BEGIN MATERIAL PROVIDED

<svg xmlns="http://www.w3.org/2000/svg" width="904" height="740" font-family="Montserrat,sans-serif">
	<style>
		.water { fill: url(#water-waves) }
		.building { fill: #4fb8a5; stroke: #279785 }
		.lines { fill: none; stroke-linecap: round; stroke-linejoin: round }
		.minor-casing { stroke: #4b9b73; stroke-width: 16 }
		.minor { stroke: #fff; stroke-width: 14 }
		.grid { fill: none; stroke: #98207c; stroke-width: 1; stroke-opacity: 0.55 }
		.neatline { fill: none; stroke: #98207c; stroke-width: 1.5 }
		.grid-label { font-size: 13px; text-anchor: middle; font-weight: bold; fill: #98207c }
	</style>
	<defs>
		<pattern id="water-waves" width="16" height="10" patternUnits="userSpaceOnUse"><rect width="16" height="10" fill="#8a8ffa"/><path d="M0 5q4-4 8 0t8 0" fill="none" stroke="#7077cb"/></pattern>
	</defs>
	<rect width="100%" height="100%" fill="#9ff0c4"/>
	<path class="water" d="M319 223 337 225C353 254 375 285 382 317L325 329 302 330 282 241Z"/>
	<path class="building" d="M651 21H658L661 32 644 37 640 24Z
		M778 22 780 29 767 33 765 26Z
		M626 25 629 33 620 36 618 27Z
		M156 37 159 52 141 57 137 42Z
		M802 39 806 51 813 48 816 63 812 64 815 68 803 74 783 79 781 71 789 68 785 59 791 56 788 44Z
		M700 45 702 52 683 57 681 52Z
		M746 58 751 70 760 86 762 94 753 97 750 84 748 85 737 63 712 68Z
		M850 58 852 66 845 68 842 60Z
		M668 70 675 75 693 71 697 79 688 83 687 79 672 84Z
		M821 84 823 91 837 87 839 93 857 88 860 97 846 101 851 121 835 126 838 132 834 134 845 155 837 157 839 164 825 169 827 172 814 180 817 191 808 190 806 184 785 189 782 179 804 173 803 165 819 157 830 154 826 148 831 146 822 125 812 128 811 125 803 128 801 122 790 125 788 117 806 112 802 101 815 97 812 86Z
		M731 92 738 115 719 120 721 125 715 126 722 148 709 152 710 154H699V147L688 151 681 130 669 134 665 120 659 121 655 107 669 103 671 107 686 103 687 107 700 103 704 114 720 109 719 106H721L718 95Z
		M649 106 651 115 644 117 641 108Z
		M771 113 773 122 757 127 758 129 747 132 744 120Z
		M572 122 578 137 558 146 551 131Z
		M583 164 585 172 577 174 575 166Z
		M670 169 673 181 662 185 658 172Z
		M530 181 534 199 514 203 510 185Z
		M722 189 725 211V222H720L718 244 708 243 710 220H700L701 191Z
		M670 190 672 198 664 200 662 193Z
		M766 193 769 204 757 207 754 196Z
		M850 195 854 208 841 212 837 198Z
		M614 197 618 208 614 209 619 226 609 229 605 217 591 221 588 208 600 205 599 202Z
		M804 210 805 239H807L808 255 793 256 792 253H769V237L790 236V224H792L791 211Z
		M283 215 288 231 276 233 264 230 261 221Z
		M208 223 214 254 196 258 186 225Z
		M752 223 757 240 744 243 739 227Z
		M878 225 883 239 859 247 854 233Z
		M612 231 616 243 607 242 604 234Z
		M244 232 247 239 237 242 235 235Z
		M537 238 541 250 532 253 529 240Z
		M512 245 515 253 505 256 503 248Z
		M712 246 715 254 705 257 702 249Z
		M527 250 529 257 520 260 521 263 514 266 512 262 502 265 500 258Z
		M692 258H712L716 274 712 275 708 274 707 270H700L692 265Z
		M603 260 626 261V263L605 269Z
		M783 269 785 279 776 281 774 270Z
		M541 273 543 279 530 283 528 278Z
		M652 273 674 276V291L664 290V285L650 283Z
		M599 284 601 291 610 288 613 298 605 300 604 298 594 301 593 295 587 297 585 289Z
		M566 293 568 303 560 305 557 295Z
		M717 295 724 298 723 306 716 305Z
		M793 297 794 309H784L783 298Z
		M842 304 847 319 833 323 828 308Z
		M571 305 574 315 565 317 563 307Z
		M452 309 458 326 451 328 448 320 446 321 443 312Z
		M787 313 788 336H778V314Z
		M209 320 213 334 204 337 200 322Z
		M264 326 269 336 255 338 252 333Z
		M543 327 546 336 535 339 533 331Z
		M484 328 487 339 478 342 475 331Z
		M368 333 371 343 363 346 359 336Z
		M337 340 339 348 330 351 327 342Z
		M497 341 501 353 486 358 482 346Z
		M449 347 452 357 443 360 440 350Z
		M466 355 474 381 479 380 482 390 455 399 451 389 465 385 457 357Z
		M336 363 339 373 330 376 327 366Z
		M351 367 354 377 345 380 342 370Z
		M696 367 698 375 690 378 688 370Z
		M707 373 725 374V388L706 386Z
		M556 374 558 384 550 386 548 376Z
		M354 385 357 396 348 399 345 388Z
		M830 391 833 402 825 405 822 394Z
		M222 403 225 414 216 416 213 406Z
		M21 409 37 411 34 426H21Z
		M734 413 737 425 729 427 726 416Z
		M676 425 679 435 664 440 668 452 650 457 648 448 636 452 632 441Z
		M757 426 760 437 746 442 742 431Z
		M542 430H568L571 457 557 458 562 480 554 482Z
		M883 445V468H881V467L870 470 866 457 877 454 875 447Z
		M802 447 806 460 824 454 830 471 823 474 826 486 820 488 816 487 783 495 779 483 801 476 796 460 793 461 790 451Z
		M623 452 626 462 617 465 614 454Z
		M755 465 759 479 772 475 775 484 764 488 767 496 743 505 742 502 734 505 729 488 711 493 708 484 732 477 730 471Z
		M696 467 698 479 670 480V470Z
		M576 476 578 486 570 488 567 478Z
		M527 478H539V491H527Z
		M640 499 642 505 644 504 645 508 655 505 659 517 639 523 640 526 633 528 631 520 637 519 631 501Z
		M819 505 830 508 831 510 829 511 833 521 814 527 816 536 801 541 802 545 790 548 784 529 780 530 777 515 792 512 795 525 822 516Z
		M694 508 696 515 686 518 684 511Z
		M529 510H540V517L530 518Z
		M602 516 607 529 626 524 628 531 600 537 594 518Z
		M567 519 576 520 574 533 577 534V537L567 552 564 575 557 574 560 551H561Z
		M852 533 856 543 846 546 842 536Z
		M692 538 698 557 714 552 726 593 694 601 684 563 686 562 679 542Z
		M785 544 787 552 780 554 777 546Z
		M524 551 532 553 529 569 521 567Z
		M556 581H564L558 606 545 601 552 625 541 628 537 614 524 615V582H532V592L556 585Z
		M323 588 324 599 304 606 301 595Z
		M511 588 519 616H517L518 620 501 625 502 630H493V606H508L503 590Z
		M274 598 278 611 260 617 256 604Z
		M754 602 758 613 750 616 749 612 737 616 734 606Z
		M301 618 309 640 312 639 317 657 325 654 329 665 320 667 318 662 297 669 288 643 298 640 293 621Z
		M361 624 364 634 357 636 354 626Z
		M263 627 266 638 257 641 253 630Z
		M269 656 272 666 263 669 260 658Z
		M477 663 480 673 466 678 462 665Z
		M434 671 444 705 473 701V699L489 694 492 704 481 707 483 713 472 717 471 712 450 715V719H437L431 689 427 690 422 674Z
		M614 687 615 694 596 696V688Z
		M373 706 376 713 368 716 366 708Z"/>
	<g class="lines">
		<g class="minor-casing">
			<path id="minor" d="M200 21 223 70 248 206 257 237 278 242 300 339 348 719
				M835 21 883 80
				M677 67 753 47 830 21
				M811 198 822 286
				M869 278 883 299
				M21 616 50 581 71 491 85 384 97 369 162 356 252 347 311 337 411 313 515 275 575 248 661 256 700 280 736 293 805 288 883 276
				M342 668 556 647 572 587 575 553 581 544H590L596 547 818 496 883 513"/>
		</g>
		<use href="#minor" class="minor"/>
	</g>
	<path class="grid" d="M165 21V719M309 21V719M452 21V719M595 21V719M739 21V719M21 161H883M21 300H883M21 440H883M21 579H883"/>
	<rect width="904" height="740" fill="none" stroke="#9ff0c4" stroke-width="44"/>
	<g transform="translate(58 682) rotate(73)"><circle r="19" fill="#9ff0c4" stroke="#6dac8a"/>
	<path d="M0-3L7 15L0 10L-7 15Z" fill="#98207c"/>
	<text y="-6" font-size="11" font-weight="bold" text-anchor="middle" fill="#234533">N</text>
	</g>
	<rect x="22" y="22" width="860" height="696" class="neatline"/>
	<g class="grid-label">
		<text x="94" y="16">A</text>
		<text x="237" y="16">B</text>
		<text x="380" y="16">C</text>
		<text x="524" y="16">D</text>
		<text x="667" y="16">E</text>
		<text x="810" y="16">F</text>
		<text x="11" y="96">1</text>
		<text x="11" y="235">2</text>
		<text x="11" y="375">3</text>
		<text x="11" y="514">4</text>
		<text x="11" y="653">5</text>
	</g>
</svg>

END MATERIAL PROVIDED
BEGIN MATERIAL PROVIDED

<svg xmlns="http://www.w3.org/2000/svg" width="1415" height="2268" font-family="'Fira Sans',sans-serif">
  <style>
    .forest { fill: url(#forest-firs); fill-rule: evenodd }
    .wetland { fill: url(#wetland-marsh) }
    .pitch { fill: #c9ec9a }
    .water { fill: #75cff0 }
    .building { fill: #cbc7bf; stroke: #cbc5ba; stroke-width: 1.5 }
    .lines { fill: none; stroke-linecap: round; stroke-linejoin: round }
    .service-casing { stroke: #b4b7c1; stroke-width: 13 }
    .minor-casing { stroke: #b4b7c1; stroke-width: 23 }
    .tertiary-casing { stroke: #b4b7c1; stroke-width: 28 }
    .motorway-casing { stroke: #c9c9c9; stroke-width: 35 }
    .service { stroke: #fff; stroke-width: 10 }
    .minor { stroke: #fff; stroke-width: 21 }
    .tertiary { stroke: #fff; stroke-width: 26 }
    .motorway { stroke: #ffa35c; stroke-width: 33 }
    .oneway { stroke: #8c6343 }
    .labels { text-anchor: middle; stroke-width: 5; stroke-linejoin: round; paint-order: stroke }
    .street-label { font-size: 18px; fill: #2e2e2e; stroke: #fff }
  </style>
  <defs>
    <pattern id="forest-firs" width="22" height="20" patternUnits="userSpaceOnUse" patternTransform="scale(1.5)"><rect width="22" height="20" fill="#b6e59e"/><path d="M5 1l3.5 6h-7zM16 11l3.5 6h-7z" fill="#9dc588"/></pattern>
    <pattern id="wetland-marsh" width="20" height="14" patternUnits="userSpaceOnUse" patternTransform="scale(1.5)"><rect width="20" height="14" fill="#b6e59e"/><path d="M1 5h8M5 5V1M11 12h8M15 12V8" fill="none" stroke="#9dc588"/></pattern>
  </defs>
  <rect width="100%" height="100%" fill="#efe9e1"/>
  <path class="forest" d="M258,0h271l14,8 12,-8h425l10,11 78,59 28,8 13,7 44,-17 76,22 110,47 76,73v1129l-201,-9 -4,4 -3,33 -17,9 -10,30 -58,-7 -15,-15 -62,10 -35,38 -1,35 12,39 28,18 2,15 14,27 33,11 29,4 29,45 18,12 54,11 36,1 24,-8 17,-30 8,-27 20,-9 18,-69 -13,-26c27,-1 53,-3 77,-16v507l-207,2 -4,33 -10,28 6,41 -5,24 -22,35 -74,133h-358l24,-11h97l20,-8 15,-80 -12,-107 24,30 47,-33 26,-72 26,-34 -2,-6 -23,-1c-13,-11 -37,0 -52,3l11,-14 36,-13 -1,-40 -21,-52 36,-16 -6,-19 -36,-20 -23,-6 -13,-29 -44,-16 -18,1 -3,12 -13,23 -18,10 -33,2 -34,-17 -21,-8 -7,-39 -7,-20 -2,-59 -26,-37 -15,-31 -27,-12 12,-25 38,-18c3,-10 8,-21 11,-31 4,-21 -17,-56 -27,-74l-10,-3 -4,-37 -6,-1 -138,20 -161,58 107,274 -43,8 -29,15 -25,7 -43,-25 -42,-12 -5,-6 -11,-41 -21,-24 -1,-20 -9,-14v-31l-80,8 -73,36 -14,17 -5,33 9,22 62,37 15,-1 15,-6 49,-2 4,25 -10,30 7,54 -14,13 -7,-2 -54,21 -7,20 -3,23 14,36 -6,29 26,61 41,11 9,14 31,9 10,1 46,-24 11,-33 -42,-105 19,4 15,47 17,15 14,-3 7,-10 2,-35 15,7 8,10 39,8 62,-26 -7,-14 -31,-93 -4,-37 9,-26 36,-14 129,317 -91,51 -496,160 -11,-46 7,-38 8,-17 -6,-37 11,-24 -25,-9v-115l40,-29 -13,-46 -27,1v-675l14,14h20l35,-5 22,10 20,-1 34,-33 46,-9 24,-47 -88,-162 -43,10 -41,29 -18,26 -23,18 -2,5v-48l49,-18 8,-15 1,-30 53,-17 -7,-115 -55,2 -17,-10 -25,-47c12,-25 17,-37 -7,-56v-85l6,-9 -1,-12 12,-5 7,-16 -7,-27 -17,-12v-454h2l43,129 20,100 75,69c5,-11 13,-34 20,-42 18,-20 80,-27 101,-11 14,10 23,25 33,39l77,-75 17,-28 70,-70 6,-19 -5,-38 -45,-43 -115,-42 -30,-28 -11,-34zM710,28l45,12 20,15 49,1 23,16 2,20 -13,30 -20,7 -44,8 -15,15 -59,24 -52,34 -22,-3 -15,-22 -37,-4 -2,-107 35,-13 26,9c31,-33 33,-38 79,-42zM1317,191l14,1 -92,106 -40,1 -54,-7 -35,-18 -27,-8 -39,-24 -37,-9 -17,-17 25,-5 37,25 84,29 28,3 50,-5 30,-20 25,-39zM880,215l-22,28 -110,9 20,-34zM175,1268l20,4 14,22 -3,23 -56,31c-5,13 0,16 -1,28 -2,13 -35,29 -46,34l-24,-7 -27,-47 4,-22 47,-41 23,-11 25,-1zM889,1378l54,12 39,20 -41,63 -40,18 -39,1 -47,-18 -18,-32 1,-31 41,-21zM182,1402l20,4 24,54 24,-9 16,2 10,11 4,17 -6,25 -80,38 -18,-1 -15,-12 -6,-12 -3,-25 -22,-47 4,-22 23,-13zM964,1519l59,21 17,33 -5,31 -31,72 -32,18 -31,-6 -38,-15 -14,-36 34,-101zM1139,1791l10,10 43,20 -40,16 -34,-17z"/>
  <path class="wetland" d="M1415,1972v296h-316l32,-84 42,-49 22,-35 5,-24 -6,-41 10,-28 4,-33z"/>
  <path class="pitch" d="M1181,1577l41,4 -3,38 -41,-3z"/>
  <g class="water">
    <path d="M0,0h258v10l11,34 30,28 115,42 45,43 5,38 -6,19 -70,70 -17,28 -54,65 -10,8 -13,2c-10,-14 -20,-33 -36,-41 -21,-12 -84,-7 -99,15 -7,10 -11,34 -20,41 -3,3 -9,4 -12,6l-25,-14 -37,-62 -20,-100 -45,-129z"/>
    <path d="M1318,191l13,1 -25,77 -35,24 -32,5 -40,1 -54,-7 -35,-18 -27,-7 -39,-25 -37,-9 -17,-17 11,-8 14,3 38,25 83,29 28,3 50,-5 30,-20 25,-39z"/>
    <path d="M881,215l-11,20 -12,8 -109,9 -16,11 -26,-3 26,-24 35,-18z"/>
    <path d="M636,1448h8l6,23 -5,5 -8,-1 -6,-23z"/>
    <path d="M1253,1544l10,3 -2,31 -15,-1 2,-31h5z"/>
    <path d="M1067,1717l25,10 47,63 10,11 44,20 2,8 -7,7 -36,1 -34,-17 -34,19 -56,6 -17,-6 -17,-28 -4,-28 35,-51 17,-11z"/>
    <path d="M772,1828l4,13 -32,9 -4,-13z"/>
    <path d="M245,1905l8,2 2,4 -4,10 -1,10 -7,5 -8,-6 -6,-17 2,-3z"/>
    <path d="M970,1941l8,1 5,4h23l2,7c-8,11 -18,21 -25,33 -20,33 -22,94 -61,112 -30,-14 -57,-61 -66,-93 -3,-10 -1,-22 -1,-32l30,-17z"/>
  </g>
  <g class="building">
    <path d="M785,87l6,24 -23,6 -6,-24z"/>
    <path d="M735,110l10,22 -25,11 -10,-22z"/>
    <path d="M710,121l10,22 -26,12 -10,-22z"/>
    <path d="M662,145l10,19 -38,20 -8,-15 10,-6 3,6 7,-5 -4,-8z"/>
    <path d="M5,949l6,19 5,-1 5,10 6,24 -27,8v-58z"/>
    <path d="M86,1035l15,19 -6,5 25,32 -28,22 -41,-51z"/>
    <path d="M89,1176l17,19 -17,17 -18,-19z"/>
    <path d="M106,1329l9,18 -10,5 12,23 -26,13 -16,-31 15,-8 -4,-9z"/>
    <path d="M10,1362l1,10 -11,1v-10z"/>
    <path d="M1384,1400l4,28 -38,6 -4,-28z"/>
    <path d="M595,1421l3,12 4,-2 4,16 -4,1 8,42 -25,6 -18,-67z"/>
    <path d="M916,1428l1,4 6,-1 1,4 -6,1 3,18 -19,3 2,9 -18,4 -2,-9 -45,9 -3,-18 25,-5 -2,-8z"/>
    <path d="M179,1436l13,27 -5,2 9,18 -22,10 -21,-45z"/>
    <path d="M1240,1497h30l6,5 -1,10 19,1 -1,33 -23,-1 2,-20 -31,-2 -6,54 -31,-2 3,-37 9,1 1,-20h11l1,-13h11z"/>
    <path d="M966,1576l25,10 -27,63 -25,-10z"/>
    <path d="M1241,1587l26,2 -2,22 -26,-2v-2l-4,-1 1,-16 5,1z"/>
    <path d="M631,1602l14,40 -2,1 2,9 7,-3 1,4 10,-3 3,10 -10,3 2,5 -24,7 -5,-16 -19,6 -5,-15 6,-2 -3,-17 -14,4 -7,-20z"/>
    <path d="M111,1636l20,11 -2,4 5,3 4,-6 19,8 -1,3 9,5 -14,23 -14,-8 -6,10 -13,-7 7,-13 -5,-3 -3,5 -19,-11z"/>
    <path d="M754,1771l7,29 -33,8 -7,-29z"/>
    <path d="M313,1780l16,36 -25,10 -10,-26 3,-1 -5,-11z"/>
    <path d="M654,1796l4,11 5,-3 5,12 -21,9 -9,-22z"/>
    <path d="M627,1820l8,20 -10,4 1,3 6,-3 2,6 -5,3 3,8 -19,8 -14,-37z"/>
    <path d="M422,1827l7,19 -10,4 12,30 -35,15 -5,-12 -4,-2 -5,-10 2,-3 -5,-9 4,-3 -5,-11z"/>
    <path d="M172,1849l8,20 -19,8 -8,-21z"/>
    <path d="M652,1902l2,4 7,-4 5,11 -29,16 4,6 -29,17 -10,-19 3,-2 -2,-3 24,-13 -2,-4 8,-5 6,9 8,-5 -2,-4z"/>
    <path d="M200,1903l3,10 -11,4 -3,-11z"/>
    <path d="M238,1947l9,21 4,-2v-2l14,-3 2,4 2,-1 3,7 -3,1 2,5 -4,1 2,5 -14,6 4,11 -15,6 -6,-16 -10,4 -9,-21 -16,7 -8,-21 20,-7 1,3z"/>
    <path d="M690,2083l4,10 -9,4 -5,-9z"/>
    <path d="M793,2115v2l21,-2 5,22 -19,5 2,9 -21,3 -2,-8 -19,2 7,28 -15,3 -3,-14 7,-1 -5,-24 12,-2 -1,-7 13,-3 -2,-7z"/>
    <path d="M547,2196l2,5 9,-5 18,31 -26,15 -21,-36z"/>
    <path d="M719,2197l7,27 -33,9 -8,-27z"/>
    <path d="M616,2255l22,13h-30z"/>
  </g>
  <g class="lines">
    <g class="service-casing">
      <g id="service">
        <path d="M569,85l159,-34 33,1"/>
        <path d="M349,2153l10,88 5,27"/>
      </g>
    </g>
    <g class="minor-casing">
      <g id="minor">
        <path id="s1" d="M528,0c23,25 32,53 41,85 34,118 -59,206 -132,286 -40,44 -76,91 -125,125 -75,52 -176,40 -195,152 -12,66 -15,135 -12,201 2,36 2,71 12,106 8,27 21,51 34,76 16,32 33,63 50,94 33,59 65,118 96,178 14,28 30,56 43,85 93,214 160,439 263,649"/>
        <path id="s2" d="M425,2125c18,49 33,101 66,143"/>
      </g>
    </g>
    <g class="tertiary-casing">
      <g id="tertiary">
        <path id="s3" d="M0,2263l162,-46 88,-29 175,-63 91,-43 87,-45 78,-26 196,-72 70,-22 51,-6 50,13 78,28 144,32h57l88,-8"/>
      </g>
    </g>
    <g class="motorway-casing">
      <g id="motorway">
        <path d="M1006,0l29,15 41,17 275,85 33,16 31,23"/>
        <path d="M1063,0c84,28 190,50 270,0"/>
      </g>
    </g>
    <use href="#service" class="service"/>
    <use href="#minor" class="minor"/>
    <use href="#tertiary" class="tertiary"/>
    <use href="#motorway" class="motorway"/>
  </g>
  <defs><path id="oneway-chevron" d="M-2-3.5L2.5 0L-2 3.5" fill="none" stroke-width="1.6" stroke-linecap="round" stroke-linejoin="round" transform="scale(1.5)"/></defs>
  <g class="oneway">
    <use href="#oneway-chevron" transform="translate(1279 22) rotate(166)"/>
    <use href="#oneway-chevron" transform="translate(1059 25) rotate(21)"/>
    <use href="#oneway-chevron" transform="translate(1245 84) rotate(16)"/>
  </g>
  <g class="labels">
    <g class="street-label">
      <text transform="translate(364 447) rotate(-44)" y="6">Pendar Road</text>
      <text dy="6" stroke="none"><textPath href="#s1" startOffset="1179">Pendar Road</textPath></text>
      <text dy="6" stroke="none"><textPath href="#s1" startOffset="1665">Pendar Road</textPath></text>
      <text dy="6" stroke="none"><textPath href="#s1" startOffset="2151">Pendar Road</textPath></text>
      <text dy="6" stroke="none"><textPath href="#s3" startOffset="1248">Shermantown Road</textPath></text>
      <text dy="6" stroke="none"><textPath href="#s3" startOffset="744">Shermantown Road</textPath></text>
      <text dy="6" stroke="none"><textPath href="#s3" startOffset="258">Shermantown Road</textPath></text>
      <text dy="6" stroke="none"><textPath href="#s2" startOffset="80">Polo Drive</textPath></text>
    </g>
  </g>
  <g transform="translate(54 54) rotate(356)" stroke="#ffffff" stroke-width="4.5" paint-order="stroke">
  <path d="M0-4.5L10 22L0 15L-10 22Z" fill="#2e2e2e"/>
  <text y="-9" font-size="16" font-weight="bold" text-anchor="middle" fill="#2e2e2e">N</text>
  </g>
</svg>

END MATERIAL PROVIDED

DIRECTIONS FOR THIS TASK
The only acceptable answer is a number: how many lines in the data above hold the word "serif".

ANSWER BOX
2